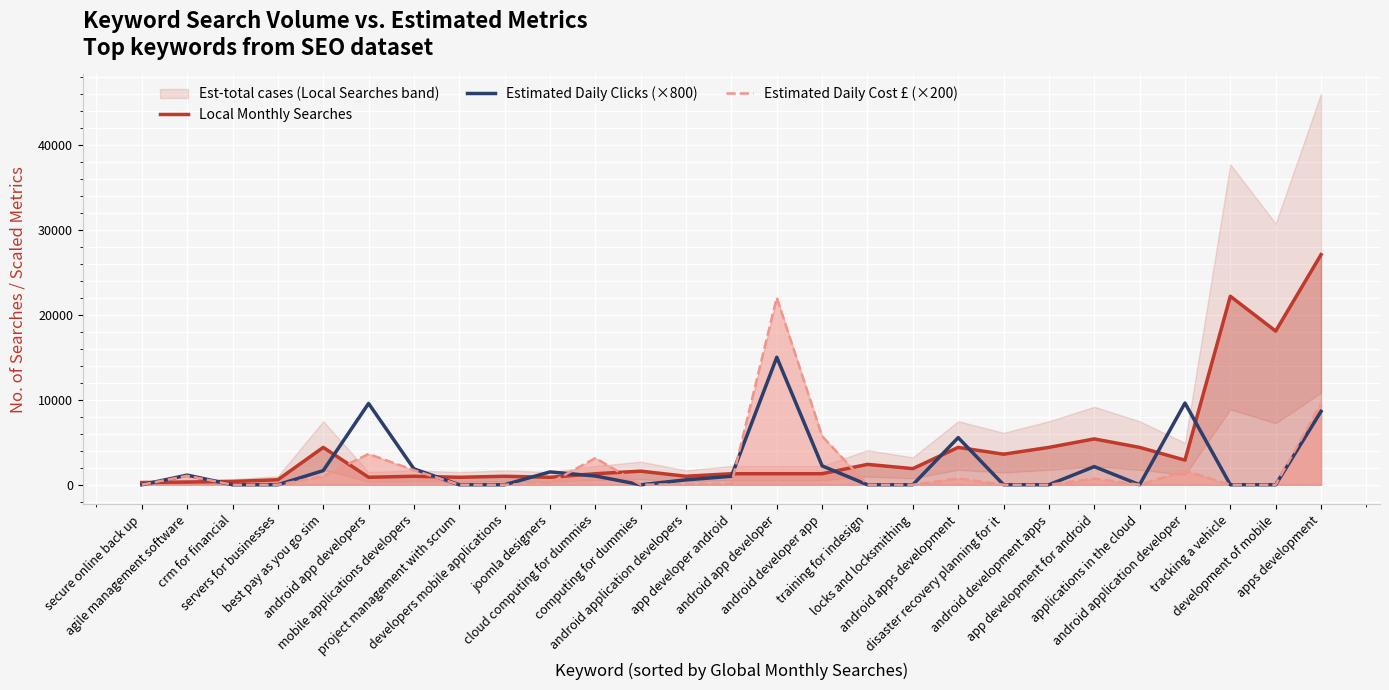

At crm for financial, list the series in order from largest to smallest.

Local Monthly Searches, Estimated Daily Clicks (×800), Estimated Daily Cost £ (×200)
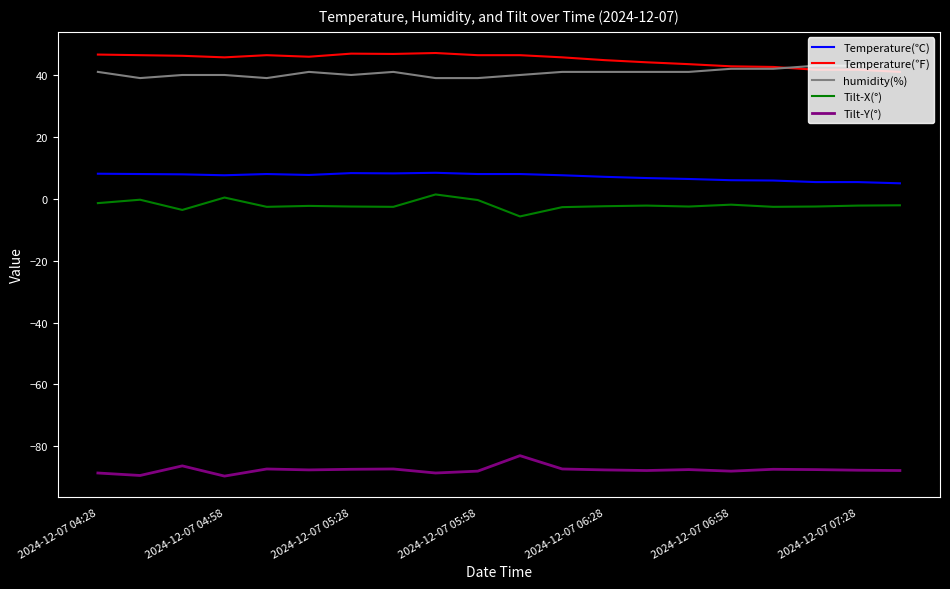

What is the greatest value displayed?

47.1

##########

WRITTEN TASK: Pull out every line of the material above that contains the string "Searches", matching case.

RESULT OF THIS TASK:
Local Monthly Searches, Estimated Daily Clicks (×800), Estimated Daily Cost £ (×200)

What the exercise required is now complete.